Tâche demandée 1
Selon le passage fourni sur les services de capacités, quelle part de la valeur du marché les services de capacités non filaires représentaient-ils en 2004 ?

Passage fourni
··········

Article (Décision n° 2006-0592 de l'Autorité de régulation des communications électroniques et des postes en date du 26 septembre 2006 portant sur la définition des marchés pertinents des services de capacité, la désignation d'opérateurs exerçant une influence significative sur ces marchés et les obligations imposées à ce titre)



II-2.1.3.3. Conclusion


La substituabilité du côté de la demande entre liaisons louées et services de capacités est forte, notamment pour les débits de plus de 10 Mbit/s sur fibre optique. Cette substituabilité par la demande est renforcée par une forte substituabilité par l'offre.
Sur le marché français, l'ensemble des liaisons louées, tous débits confondus, et des services de capacités avec interfaces alternatives font partie du même ensemble des services de capacités.


II-2.1.4. Inclusion des services de capacités non filaires


L'analyse de l'Autorité étant technologiquement neutre, les services de capacités produits autrement que par des technologies filaires, s'ils sont substituables aux liaisons louées filaires, sont inclus dans le même marché.
Il est à noter que cette catégorie de services de capacités (liaisons satellites, Wifi, Wimax...) représentait moins de 1 % de la valeur du marché en 2004 et, au vu des contraintes techniques et des investissements nécessaires, elle devrait rester marginale pendant la durée de la présente analyse. S'il tel ne devait pas être le cas, l'Autorité pourrait, conformément aux dispositions de l'article D. 301 du CPCE, anticiper une nouvelle analyse.


II-2.1.5. Exclusion des RPV IP du marché pertinent des services de capacités


Les réseaux privés virtuels IP (RPV IP) sont des services de communications électroniques simulant une continuité de réseau IP entre différents sites.

··········

Extraits de données

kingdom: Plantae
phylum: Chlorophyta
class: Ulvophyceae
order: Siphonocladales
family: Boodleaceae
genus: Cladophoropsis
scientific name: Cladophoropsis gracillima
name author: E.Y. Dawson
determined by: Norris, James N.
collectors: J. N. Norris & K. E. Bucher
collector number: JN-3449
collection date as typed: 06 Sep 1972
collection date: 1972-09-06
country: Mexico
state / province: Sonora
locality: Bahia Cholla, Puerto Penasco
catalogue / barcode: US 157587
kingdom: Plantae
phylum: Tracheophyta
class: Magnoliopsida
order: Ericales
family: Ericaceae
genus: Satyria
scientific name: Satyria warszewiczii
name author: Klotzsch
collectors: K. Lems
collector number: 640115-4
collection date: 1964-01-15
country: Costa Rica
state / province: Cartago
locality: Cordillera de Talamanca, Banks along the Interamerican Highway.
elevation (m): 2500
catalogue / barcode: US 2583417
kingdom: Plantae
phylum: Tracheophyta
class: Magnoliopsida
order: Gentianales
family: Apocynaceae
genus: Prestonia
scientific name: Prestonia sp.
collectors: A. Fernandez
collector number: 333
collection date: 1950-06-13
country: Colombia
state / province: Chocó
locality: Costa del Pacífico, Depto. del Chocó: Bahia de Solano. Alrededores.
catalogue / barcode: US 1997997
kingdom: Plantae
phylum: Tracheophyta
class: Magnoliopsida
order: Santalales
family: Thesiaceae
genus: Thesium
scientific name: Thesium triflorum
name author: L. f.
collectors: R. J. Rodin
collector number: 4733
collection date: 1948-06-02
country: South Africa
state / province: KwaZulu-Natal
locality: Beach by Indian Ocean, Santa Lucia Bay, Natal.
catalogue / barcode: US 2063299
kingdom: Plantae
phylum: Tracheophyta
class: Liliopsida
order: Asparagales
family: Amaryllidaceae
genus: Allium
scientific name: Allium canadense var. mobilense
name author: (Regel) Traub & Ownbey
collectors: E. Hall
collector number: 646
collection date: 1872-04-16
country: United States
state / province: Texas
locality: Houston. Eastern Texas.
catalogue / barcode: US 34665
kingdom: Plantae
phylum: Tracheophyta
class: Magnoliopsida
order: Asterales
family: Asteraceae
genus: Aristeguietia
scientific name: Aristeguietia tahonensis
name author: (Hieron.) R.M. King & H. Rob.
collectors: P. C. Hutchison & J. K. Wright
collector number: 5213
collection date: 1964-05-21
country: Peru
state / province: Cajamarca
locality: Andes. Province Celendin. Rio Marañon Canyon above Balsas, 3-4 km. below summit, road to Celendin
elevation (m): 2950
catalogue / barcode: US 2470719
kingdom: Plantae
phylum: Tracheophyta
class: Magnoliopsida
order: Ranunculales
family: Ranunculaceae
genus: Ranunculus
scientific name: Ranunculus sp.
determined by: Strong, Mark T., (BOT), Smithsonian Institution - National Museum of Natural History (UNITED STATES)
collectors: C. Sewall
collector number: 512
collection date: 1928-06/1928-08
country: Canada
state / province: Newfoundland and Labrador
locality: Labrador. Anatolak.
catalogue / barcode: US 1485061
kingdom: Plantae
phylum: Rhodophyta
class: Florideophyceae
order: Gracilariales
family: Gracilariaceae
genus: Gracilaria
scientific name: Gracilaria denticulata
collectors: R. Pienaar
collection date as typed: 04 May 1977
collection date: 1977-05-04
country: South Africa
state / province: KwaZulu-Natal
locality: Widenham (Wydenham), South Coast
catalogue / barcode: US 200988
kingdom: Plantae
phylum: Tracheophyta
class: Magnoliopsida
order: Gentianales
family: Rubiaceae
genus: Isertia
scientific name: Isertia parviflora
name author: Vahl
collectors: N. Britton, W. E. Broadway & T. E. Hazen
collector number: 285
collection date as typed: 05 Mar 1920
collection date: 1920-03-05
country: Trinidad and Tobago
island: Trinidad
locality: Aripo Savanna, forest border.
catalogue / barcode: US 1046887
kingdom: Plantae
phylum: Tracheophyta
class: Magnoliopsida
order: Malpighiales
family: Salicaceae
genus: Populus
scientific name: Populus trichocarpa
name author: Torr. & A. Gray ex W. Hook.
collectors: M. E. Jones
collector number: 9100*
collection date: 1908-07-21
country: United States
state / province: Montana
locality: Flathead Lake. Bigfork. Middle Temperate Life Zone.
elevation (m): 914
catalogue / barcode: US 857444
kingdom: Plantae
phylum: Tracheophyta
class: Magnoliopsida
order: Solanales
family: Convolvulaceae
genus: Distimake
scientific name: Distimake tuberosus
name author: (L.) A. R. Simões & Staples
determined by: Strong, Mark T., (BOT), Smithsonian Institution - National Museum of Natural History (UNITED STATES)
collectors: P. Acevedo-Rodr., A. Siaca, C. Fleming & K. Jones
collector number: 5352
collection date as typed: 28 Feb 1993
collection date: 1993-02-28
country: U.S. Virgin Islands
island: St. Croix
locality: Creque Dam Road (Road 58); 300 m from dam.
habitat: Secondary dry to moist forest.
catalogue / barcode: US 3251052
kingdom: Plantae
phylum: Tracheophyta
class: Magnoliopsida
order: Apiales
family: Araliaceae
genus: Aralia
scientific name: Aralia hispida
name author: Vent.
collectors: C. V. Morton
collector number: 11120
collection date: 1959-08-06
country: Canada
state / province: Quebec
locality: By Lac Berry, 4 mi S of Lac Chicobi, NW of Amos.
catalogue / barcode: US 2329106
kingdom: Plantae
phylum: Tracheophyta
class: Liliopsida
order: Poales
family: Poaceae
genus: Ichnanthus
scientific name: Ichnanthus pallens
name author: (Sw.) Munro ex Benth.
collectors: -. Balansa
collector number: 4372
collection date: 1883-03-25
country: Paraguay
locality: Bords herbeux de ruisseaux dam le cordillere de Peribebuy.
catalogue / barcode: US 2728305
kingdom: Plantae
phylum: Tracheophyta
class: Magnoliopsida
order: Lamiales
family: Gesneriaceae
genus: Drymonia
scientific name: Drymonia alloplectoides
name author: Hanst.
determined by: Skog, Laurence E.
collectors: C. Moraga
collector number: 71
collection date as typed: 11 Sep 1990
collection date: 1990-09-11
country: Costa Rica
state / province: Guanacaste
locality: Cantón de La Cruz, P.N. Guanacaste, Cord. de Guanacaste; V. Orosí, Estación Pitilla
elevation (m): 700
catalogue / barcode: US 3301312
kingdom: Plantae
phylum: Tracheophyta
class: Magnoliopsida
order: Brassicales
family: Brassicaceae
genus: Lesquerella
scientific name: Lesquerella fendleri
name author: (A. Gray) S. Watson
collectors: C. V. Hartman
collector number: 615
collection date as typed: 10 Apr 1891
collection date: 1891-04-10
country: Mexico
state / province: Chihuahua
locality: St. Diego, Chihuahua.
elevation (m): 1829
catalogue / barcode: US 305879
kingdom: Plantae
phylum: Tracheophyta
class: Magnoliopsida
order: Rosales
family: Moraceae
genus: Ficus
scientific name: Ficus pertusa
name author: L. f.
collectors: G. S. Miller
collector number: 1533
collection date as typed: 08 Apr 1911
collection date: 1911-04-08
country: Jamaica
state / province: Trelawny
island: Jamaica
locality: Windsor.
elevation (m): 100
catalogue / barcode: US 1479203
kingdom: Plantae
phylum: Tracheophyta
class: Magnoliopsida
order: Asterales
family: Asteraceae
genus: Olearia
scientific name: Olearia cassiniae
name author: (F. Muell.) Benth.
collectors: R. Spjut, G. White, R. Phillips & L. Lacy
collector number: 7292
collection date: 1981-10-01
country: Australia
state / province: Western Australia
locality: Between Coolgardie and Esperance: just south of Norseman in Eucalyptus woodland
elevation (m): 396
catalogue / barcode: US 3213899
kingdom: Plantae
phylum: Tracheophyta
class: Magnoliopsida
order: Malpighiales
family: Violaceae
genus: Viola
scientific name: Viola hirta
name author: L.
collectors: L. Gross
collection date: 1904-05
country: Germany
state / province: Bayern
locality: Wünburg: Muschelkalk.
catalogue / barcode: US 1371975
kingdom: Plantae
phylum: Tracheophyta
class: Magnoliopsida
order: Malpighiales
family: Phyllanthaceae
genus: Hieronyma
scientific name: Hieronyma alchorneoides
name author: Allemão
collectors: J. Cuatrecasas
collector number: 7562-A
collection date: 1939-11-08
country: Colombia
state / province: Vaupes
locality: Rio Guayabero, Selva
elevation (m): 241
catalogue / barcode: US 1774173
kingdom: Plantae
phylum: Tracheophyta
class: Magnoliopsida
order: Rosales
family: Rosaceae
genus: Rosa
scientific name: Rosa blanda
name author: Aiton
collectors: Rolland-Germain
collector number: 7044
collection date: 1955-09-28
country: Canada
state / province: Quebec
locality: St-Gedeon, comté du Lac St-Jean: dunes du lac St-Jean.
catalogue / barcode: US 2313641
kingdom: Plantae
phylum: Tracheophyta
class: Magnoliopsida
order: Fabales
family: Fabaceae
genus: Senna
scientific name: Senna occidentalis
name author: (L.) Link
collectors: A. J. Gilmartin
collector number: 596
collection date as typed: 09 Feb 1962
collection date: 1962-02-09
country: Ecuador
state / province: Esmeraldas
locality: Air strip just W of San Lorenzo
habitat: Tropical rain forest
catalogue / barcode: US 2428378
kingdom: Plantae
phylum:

··········

Tâche demandée 2
Dans le listing, recopiez à l'identique tout ce qui va de la ligne contenant « collector number: 7562-A » jusqu'à la ligne contenant « scientific name: Rosa blanda », ces deux lignes comprises.

Réponse complète 1
Moins de 1 % de la valeur du marché.

Réponse complète 2
collector number: 7562-A
collection date: 1939-11-08
country: Colombia
state / province: Vaupes
locality: Rio Guayabero, Selva
elevation (m): 241
catalogue / barcode: US 1774173
kingdom: Plantae
phylum: Tracheophyta
class: Magnoliopsida
order: Rosales
family: Rosaceae
genus: Rosa
scientific name: Rosa blanda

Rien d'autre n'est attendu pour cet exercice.